Complicating things further, I cannot reproduce the error using your online validator, which I assume is running using the same code....
Any assistance you can lend here would be greatly appreciated!
Yeah, validation of URIs is a bit borked.
Newtonsoft.Json.Schema uses the System.Uri.IsWellFormedUriString
method for validating URIs:
https://github.com/JamesNK/Newtonsoft.Json.Schema/blob/5a68513e38d899d49f0842ba82a2235154ce3c18/Src/Newtonsoft.Json.Schema/Infrastructure/Validation/PrimativeScope.cs#L296-L299
Unfortunately, Uri.IsWellFormedUriString
is a bit ...uh... temperamental, with its behavior changing depending on the runtime environment. No wonder that you couldn't verify the behavior in the online behavior.

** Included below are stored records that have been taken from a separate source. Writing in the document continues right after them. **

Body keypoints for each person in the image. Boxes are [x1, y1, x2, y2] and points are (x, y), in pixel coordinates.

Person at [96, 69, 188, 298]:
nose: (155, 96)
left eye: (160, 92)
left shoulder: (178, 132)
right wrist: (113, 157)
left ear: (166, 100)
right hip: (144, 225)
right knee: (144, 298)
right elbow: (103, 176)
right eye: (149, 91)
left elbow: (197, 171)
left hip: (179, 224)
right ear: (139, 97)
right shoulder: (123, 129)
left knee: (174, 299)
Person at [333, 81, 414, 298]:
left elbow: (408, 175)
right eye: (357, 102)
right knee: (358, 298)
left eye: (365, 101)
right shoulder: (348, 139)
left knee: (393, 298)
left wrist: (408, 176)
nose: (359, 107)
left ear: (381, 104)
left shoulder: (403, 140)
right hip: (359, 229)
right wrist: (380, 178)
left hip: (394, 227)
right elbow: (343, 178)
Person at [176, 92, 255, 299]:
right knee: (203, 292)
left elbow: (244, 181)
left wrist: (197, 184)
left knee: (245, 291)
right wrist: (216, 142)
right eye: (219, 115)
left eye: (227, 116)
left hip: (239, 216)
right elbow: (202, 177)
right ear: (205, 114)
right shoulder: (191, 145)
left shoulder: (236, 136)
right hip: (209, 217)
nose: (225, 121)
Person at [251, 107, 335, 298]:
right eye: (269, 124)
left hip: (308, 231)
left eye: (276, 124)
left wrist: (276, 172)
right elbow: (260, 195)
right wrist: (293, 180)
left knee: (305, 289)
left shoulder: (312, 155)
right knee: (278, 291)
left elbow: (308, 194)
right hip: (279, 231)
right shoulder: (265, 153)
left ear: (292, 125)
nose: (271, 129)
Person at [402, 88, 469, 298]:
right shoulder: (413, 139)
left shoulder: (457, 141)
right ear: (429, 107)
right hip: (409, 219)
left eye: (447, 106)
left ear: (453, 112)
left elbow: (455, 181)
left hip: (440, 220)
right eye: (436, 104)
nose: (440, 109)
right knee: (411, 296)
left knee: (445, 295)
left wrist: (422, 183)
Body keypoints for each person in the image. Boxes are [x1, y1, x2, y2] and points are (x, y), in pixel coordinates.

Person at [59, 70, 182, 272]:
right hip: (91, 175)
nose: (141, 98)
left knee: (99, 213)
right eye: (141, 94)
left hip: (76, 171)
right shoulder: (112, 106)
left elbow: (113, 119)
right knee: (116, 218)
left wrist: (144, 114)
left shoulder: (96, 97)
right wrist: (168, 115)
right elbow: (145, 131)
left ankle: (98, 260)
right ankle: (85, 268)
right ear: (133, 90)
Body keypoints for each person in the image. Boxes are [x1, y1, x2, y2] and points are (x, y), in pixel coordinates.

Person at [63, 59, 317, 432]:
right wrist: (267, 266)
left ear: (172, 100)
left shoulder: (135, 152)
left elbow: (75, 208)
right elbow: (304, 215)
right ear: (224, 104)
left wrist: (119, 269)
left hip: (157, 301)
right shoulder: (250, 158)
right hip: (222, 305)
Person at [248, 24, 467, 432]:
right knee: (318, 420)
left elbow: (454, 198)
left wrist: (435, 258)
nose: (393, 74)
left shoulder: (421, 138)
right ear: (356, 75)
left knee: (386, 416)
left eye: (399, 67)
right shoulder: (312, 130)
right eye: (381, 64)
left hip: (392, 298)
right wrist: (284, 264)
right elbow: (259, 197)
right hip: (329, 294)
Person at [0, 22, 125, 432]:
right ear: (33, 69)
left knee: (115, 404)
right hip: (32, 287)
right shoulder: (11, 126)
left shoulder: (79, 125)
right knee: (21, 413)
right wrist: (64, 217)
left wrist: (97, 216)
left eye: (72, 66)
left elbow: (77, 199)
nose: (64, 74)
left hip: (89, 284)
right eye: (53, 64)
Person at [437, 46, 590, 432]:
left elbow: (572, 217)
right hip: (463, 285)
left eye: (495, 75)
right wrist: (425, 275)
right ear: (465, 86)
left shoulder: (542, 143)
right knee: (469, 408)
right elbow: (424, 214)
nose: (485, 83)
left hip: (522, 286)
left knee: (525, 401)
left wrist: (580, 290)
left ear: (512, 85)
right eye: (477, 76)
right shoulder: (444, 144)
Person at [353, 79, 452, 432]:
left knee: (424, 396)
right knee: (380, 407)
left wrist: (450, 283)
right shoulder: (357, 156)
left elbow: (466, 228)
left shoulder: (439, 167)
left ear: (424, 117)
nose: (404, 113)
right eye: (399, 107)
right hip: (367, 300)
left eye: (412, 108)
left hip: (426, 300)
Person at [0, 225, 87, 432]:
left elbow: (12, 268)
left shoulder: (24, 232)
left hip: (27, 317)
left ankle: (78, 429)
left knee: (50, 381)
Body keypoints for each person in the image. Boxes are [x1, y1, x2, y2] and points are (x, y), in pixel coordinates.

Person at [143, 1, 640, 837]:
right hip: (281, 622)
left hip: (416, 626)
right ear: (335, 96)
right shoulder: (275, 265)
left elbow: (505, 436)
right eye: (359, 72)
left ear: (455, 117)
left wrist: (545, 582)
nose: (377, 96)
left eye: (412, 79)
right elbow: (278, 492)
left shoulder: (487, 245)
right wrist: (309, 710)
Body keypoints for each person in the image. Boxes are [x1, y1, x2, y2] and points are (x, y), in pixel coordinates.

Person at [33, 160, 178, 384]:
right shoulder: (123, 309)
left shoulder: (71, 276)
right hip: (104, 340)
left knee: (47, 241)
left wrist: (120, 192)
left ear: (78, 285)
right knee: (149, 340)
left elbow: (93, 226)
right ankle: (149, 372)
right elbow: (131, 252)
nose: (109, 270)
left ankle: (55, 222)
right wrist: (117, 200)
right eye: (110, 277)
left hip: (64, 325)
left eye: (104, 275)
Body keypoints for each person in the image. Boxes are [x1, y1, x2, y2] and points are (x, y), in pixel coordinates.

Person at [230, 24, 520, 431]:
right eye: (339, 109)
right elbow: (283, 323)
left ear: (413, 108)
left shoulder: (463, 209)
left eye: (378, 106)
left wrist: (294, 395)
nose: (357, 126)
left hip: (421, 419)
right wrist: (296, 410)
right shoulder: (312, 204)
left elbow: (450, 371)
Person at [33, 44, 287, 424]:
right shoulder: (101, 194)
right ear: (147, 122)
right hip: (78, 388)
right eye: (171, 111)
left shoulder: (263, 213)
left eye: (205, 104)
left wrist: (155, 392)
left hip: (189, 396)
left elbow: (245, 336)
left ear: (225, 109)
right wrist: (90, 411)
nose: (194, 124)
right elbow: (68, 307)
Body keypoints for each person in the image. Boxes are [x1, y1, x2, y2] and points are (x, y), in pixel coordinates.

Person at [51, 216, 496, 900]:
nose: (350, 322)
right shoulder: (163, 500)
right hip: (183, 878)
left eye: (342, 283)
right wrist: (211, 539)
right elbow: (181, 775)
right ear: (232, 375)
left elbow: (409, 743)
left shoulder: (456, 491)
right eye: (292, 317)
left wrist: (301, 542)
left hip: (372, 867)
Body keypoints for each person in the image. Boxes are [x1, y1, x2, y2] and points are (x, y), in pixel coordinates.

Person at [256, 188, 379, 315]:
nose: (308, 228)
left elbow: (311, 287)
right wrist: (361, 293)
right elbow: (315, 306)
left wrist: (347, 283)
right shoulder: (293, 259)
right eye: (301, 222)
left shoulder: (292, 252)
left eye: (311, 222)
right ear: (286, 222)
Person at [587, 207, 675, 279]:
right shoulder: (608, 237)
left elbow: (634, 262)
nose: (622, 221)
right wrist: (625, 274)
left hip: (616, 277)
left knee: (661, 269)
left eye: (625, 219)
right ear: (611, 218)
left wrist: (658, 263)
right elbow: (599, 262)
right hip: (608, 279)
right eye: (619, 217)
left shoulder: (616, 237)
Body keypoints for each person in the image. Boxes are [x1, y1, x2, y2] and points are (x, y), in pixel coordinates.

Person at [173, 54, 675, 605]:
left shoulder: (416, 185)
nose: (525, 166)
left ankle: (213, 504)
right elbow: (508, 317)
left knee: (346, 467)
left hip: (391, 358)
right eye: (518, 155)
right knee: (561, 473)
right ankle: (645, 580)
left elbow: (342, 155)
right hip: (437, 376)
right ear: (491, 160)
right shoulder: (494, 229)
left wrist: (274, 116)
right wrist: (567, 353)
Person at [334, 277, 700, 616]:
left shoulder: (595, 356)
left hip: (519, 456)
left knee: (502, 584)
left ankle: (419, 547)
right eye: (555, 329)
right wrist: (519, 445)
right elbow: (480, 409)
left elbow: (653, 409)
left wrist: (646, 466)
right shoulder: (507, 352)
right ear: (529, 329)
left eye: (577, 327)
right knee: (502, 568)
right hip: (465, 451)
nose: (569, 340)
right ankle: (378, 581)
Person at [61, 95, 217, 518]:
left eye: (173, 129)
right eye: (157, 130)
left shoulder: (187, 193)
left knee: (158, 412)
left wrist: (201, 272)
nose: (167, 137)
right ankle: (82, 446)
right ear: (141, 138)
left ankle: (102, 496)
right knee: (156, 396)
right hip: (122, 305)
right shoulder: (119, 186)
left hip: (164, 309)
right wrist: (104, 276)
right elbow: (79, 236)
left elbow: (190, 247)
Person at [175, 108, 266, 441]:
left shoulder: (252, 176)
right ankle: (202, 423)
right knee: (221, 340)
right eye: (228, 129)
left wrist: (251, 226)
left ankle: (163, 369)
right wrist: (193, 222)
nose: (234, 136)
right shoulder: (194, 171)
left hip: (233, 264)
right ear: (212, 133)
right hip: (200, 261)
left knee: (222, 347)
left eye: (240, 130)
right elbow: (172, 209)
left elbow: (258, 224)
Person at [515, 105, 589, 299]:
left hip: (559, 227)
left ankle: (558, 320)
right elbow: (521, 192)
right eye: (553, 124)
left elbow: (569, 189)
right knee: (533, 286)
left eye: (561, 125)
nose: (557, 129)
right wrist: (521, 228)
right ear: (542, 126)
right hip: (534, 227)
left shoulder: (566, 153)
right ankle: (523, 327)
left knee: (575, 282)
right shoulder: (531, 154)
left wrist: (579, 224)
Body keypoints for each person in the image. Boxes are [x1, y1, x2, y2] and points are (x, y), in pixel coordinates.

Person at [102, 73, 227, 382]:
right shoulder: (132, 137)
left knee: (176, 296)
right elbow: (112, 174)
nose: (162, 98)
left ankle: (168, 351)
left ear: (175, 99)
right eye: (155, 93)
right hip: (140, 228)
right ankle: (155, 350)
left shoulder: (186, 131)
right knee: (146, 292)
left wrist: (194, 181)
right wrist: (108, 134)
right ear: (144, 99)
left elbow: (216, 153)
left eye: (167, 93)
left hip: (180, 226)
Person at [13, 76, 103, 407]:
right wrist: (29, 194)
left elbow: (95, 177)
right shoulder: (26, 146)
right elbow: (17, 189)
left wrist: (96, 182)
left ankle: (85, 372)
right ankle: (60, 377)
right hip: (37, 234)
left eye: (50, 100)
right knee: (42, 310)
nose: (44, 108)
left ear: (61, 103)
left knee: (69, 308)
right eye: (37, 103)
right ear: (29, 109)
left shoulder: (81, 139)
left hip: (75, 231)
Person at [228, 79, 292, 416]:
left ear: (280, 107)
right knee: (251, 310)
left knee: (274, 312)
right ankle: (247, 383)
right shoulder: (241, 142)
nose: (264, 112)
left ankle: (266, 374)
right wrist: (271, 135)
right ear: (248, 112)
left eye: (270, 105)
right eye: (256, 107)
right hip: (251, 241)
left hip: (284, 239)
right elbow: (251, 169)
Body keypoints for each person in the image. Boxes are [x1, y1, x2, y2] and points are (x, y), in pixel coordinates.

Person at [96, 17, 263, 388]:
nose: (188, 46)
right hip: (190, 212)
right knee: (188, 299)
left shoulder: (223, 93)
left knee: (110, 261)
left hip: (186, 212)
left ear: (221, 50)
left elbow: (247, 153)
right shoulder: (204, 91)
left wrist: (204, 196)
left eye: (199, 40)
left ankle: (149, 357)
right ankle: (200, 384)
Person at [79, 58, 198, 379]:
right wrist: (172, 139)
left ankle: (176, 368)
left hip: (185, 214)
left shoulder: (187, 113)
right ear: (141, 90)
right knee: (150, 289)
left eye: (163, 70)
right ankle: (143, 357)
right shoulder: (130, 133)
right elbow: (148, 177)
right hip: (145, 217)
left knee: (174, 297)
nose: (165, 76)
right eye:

For example, look at this little dotnetfiddle: https://dotnetfiddle.net/Jr0OyW
It runs under .NET 4.7.2. Note how the Uri.IsWellFormedUriString method returns true
.
Now, the same little dotnetfiddle example, but this time running under .NET 5.0: https://dotnetfiddle.net/tTLfut
Uhh, the exact same code, but now Uri.IsWellFormedUriString returns false
.
The issue is already known (see here: https://github.com/dotnet/runtime/issues/34031) to the .NET team, but unfortunately no milestone has been set for fixing it. That means, to fix the issue here in Newtonsoft.Json.Schema, calls to Uri.IsWellFormedUriString would have to be replaced by a different, more reliable Uri validation routine. Or keep waiting for the day when the issue is going to be fixed in whatever future .NET version... :-(
Hi @elgonzo - thank you so much for that detail. I had no idea URI validation was so fragile in .NET. I sense I'm about to go into a bit of a wormhole looking into it further 😅.
I'm going to leave this ticket open in case someone has any good ideas for ways this could be fixed in JSON.NET (eg other validation methods that could be swapped in, perhaps behind a configuration option to maintain backwards compatibility, as you suggest) - or at least until an admin closes it instead.